-- Input rows start --

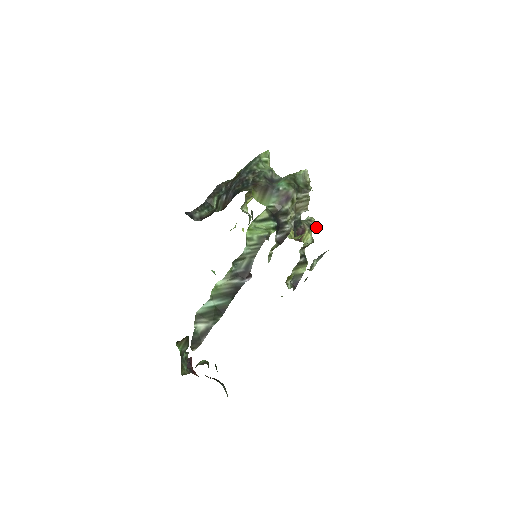
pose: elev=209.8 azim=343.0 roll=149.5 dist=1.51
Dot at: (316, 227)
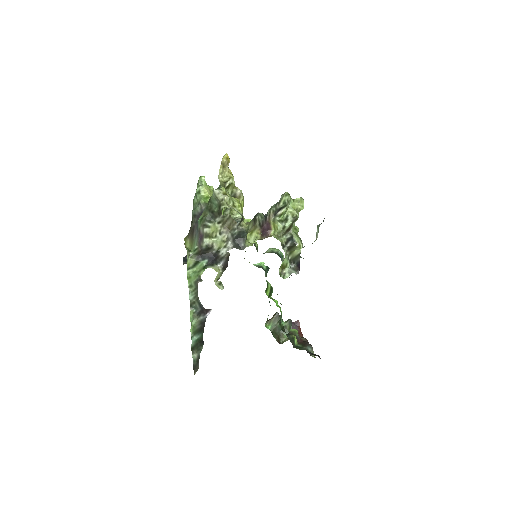
Dot at: (281, 211)
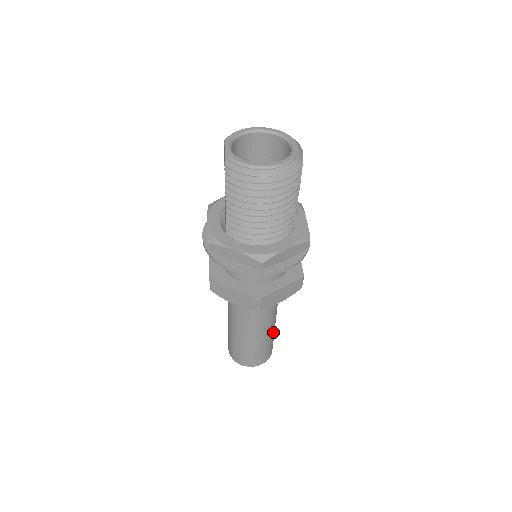
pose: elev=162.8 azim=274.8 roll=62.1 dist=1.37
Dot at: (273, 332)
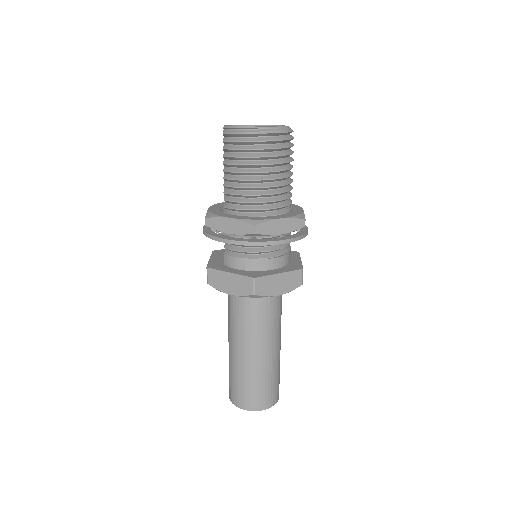
Dot at: (277, 363)
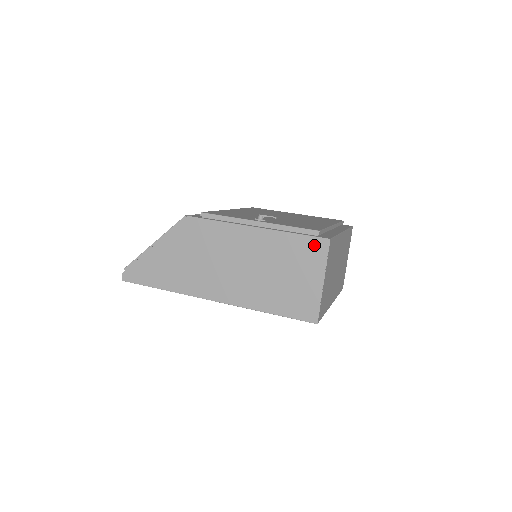
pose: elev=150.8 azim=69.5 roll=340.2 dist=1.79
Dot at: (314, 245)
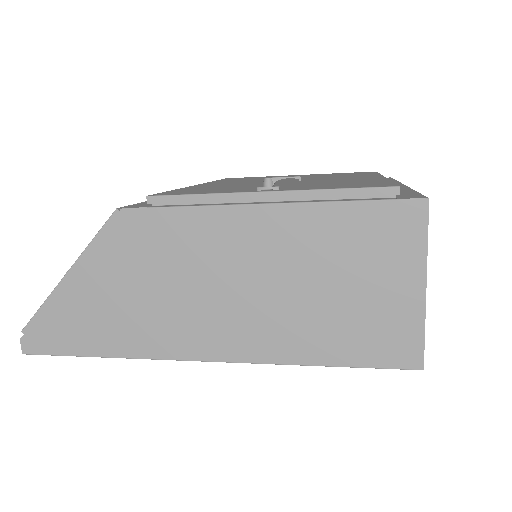
Dot at: (395, 217)
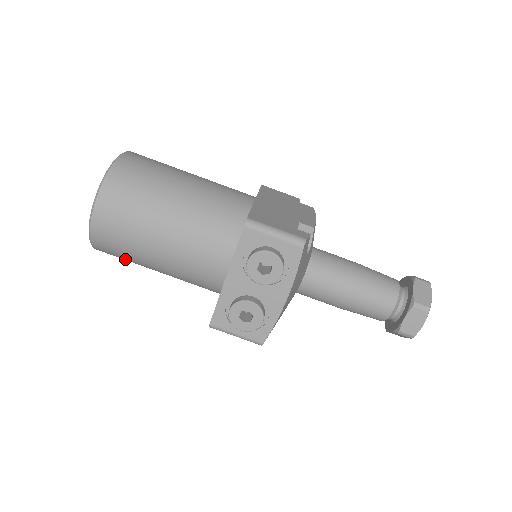
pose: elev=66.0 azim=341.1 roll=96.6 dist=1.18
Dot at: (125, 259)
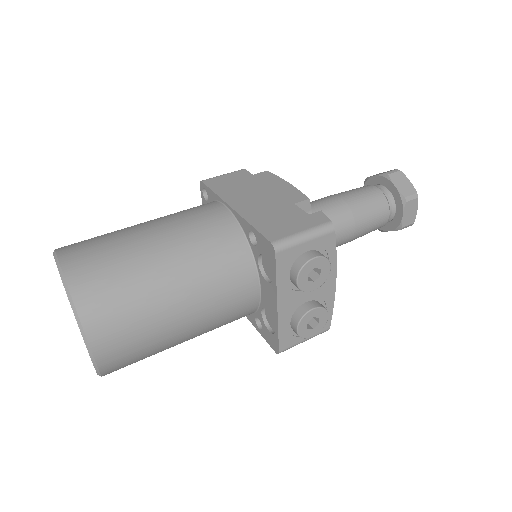
Dot at: occluded
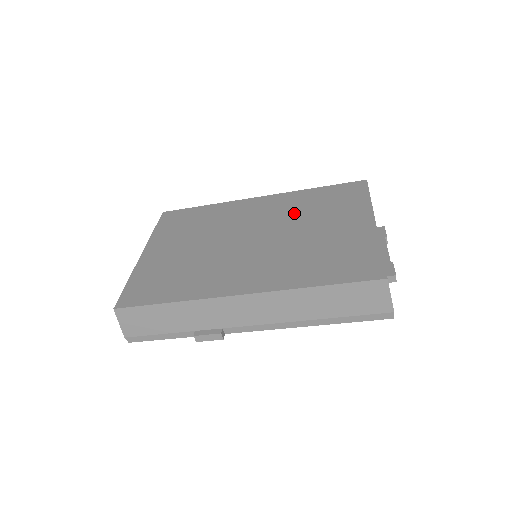
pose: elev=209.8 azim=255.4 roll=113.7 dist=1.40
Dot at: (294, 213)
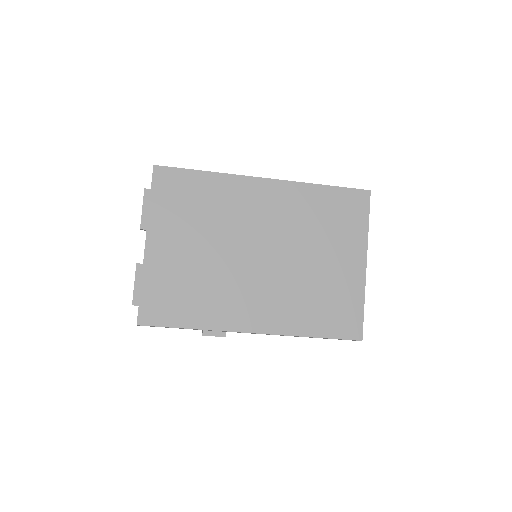
Dot at: (300, 225)
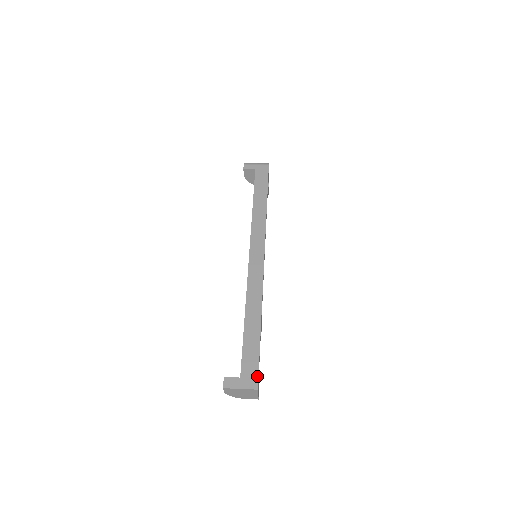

-- Input rows end --

▶ [What the task requires]: Return every line of the listing above verbatim, but leave out the picture lines.

▶ [Full response]:
pose: elev=209.8 azim=343.0 roll=149.5 dist=1.51
Dot at: (316, 227)
Dot at: (281, 211)
pose: elev=162.8 azim=274.8 roll=62.1 dist=1.37
Dot at: (273, 332)
Dot at: (277, 363)
pose: elev=150.8 azim=69.5 roll=340.2 dist=1.79
Dot at: (314, 245)
Dot at: (395, 217)
pose: elev=66.0 azim=341.1 roll=96.6 dist=1.18
Dot at: (125, 259)
Dot at: occluded
pose: elev=209.8 azim=255.4 roll=113.7 dist=1.40
Dot at: (294, 213)
Dot at: (300, 225)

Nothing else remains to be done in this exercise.